Encouraged by the last Meopham poem I wrote, I decided to write another one. A fellow blogger who I very much respect suggested that there was a potential series of poems there and I definitely want to build up my nostalgia poem collection.
The poem today is about one of my favourite parks I used to visit as a child, Judson’s Recreation Ground, named after local businessman, Frank Judson, who donated the land in 1949. It was known simply to me as “The Rec.” Looking back I am surprised that we don’t have any photos of the park considering we visited so frequently. We don’t actually have a lot of photographs of any of us taken at the park. I guess not a lot of people carried cameras back then. Plus, like my own children, I doubt very much if we stood still for long. I actually have quite a few pictures and videos of my boys at various playgrounds. Great inventions, smart phones!
However I can picture it so clearly in my mind and I was pleased when my husband said that the following poem built a picture of the park in his mind. I hope it does the same for you too: (and if anyone happens to have any photographs of Judson’s Recreation Ground in the 80s, please feel free to share)
Ode to the Rec
I used to love “the Rec” as a child I’d play for ages running free and wild Although no photos I can find I can see it so clearly in my mind My mum never once would complain As I went on the slide again and again Those blue steps and the metal slide Would bring to my face a grin so wide The climbing frame in the shape of a dome Would send me to a world of my very own The wooden roundabout was so much fun To make it go fast you’d have to run Once there were two tunnels but they went away It would’ve been great for them to stay A small grassy hill provided much joy Whether you were a girl or a boy And when your legs needed a rest A push on the swing was just the best The equipment has changed, but the park has stayed For a new generation, more memories to be made
Hope you enjoyed it. Would love to know what you think. More poems to share soon,
I’ve been really into my history and nostalgia lately and I’ve been thinking a lot about the village in which I grew up – Meopham in Kent. Meopham is a large village boasting lots of lushious greenery and a windmill, among other things. I have been reading about the history of the village and I hope to continue my research. I love, in particularly, reading about people’s personal memories. I thought I’d have a go at writing a poem about my own memories of growing up in Meopham.
But where to begin? I lived there for 22 years. I still live nearby with my hubby and the boys so we’ve made many memories as a family, visiting my mum, visiting the windmill with our eldest and the library to name but a few.

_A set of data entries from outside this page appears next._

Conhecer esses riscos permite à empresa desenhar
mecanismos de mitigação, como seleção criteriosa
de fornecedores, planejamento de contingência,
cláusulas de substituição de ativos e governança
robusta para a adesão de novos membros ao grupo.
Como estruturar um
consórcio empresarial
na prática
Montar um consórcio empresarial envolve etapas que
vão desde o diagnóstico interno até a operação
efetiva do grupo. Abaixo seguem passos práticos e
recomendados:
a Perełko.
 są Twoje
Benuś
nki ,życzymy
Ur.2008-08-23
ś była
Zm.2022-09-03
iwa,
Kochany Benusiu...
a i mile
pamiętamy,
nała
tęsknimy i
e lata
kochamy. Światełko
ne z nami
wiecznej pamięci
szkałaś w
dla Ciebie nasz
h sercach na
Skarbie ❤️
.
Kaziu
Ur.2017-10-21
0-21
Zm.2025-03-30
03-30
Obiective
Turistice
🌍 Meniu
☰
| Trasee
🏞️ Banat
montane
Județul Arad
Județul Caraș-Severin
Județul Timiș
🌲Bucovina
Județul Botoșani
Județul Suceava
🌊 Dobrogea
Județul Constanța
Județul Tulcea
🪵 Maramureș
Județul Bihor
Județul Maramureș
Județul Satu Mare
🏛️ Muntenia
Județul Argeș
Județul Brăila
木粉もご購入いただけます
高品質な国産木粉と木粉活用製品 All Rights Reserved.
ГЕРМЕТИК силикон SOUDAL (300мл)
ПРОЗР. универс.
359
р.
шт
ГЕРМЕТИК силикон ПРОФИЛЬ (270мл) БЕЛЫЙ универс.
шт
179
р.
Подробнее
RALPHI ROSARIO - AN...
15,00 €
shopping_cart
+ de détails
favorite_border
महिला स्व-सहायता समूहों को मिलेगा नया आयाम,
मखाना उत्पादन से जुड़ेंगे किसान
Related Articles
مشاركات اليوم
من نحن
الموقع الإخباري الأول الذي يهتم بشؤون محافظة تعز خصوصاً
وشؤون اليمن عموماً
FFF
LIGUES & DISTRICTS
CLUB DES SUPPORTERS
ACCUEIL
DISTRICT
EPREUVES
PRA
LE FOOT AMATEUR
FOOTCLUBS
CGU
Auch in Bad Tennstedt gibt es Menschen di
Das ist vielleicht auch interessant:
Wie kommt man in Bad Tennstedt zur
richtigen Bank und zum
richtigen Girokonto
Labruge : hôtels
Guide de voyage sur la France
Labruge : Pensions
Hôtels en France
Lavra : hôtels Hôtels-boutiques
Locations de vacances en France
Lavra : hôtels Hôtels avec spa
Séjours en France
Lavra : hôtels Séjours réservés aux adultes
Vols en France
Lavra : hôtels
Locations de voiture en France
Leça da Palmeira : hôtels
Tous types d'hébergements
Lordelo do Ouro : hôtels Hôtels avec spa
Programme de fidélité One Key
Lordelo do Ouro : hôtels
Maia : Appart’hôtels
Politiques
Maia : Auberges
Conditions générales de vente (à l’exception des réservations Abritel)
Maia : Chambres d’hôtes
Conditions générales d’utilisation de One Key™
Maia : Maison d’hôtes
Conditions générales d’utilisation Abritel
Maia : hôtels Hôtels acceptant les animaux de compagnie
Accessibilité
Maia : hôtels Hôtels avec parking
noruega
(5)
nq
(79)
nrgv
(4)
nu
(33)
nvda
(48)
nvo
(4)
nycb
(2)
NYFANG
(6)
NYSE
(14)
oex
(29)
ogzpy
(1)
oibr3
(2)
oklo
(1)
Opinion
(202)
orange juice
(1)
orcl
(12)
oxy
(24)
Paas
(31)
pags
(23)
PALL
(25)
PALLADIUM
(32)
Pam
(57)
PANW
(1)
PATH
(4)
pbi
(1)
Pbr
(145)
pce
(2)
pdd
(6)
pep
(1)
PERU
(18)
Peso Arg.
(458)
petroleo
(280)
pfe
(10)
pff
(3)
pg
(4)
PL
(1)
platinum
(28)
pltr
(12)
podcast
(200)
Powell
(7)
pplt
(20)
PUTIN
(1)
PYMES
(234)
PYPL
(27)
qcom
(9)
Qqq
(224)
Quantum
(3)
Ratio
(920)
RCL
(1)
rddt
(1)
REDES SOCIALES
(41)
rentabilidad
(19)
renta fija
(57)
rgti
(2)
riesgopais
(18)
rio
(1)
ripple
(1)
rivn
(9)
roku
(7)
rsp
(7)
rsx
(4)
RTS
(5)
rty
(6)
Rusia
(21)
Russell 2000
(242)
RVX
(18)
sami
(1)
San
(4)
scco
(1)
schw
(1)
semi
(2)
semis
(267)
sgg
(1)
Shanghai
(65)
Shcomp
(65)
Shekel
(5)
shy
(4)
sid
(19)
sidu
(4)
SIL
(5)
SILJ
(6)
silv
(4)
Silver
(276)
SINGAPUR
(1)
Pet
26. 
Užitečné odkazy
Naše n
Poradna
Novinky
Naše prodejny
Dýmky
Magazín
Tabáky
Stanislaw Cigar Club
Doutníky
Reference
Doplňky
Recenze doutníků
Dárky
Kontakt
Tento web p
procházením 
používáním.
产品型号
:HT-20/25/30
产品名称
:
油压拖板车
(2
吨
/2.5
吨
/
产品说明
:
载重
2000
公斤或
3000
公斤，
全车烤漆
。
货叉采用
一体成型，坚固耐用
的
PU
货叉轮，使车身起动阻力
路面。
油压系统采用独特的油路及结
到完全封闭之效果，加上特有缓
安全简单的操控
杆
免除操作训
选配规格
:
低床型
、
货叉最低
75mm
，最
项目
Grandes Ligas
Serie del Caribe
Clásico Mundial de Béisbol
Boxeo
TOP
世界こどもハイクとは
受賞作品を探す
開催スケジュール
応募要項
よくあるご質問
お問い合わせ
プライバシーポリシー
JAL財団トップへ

My focus for this poem though, is my childhood. I have so much more to say so hopefully there will be many more poems on this subject but here is my first poem about growing up in Meopham:
I spent my younger years in Meopham I went to the primary school The infant School was down the road The juniors had a pool We used to walk up to the windmill And buy sweets from the shop Or walk to the post office on The Street And buy some panda pop I’d often be found at Camer Park Playing on a log Or walking around the fields behind the church With my mum and our little dog We lived right by the church We could clearly hear the bells ring On a summers evening, in the warm air They really seemed to sing I loved my years in Meopham I’m glad I still live near The sights and the sounds of my childhood I will always hold so dear
As I said, this is just the start of my memories. There are so many more but I’m so pleased with the outcome and really want to write more poems about my memories and history. I posted this poem on a local facebook page and got an overwhelming response. I loved that I made people reflect on their own memories of the village and so if you are reading this, thank you so much for your lovely responses.
My Dad loved living in Meopham and so I like to think he would enjoy reading this if he were here today.